Building an immune system with machine learning

One way machine learning can help to handle massive volumes of security alerts is by developing a threat detection and classification system similar to the human immune system.

According to Eagan, Darktrace’s machine learning engine studies the organization’s traffic pattern to identify normal and anomalous behaviors unique to the organization, then it applies probability on the anomalous patterns to decide if they are threatening.

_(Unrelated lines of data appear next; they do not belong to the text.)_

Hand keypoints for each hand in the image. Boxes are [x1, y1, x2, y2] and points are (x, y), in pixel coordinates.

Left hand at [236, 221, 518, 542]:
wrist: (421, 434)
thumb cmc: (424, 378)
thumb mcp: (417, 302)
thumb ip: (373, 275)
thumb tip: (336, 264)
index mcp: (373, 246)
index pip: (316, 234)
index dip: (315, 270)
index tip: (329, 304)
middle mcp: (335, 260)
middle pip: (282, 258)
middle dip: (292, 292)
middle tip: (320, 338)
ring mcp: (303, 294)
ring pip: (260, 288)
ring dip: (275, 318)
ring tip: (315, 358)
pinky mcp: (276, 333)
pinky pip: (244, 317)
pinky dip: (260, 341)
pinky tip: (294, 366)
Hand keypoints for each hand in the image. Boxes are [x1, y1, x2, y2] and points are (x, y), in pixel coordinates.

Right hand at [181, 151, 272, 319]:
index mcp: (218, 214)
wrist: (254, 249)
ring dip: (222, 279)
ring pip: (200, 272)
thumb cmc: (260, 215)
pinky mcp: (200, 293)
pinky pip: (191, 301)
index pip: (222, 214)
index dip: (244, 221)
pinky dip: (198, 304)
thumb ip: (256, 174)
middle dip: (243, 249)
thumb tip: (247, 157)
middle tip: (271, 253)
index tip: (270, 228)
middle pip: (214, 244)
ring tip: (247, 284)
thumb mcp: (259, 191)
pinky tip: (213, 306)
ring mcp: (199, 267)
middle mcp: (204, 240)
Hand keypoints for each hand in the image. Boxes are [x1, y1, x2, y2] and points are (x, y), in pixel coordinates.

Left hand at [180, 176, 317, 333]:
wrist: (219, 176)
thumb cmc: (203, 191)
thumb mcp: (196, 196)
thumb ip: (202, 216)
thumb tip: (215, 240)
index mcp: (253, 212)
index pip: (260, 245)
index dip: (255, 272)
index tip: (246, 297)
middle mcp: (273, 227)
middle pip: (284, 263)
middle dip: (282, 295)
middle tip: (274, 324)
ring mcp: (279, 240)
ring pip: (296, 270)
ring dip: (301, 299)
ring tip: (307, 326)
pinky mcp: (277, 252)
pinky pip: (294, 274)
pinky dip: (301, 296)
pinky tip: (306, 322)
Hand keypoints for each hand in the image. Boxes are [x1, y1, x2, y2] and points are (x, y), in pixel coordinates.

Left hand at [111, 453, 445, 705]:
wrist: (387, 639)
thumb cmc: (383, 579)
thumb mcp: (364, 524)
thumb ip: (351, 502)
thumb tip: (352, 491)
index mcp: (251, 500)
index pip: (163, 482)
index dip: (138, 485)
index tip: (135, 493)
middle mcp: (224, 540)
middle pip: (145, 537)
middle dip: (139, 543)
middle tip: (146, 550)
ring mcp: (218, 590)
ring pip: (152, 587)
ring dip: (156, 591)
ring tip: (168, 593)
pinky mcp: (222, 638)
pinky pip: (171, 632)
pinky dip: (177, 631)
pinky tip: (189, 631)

“The immune system has a sense of what is ‘self’ and ‘not self’,” she said. “Our machine learning system is about learning what’s ‘self’ and what’s ‘not self’.”

She added that it is a self-learning engine simply by monitoring the organization’s traffic in five to seven days, without prior knowledge or data.

“We don’t rely on any historical data,” she said. “You use machine learning to look at past malware to predict future malware. But the attacks are dangerous because they are unknown. Even looking at historical data isn’t always useful.”

Antibodies with autonomous response

But the detection is just the beginning. Eagan said Darktrace’s key offering Antigena develops “antibodies” for its customers to provide precise and autonomous responses toward threats.

“It is a digital form of antibodies,” she said. “It not only detects threats, but also automatically responds to the threat using AI.”